**Consigne 1**:
Transcrivez fidèlement le passage du texte sur Pierre Maudet qui s'ouvre sur les mots contenant « AGORA GENÈVE • » et se termine par « virer votre directeur. ».
**Consigne 2**:
Reprenez, s'il vous plaît, le texte sur Pierre Maudet et poursuivez-le à partir de sa dernière phrase.

====== Extrait du document

AGORA GENÈVE • Sylvain Thévoz interpelle le conseiller d’Etat Pierre Maudet sur sa conception de la politique de sécurité.

Monsieur le capitaine d’Etat, depuis votre arrivée au pouvoir au Conseil d’Etat au mois de juin 2012, vous jouez du bâton. En effet, après vous être débarrassé de Fabienne Bugnon, directrice de l’Office des droits humains (ODH), viré manu militari Dominique Roulin, directrice [de la prison] de La Clairière, vous mettiez le 3 décembre aux arrêts Jacques-Eric Richard, directeur ad interim [du même établissement] au motif grave que vos ordres n’avaient pas été respectés. «L’idée était d’avoir deux types de serrure, afin que les employés n’aient pas sur eux les clés permettant de sortir du centre», expliquez-vous. Cet ordre n’ayant pas été exécuté, vous vous sentiez légitime de virer votre directeur.

Car vous ordonnez, Monsieur le capitaine d’Etat, et vos troupes ont pour mission d’exécuter. Gare à celui, celle, qui ne marche pas droit. Bien entendu, vous, vous n’êtes jamais responsable. Vous commandez, vos subordonnés ont pour mission d’obéir. Si donc la fin des évasions exige les changements de cylindre, c’est simple comme bonjour, cela devrait fonctionner. Sinon, vous congédiez. L’arbitraire semble faire partie de votre manière de convaincre.

============
====== Données fournies

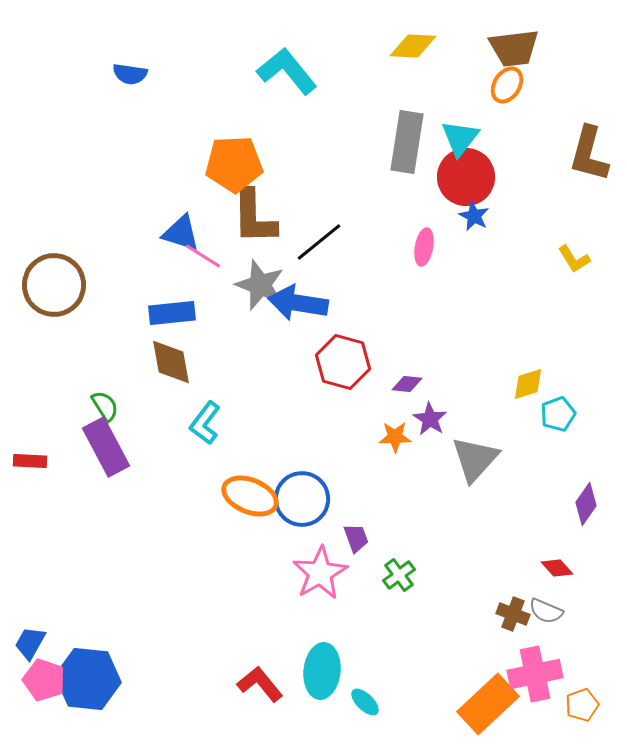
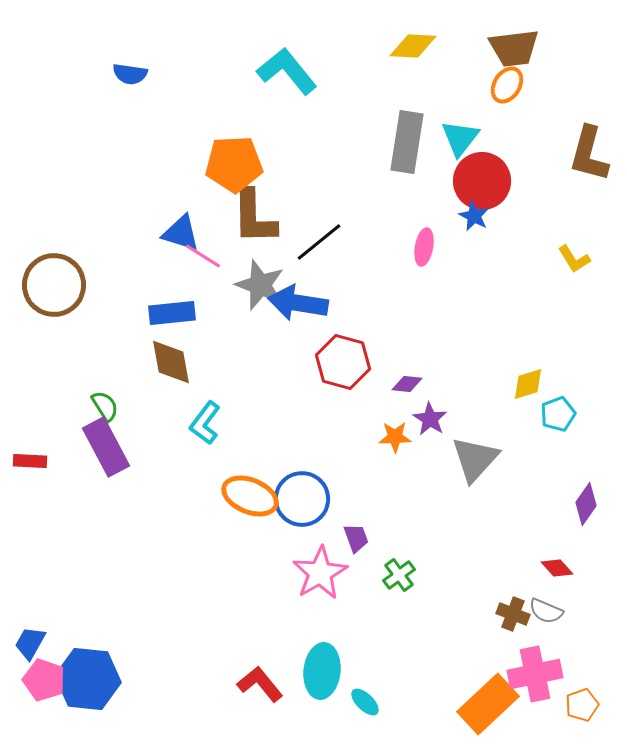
red circle at (466, 177): moved 16 px right, 4 px down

============

**Réponse 1**:
AGORA GENÈVE • Sylvain Thévoz interpelle le conseiller d’Etat Pierre Maudet sur sa conception de la politique de sécurité.

Monsieur le capitaine d’Etat, depuis votre arrivée au pouvoir au Conseil d’Etat au mois de juin 2012, vous jouez du bâton. En effet, après vous être débarrassé de Fabienne Bugnon, directrice de l’Office des droits humains (ODH), viré manu militari Dominique Roulin, directrice [de la prison] de La Clairière, vous mettiez le 3 décembre aux arrêts Jacques-Eric Richard, directeur ad interim [du même établissement] au motif grave que vos ordres n’avaient pas été respectés. «L’idée était d’avoir deux types de serrure, afin que les employés n’aient pas sur eux les clés permettant de sortir du centre», expliquez-vous. Cet ordre n’ayant pas été exécuté, vous vous sentiez légitime de virer votre directeur.

**Réponse 2**:
Mais si c’étaient vos manières de commander qui étaient à réviser? Car cette stratégie de maximisation des «résultats» et votre rudesse à les obtenir soulèvent la question: combien de fusibles allez-vous encore faire sauter? A chaque ordre non exécuté, vous allez en virer combien, de collaborateurs et de collaboratrices?

En même temps, sur des dossiers moins exposés médiatiquement, vous faites preuve d’un laisser-faire troublant. Par exemple, dans le rapport du Comité antitorture sur la Suisse du 25 octobre 2012, Genève était salement épinglé. Il y est écrit qu’une proportion troublante de personnes, dont quelques mineurs, avec qui la délégation s’est entretenue dans le canton, se sont plaintes de mauvais traitements physiques que la police leur aurait infligés au moment de l’appréhension, ou peu après.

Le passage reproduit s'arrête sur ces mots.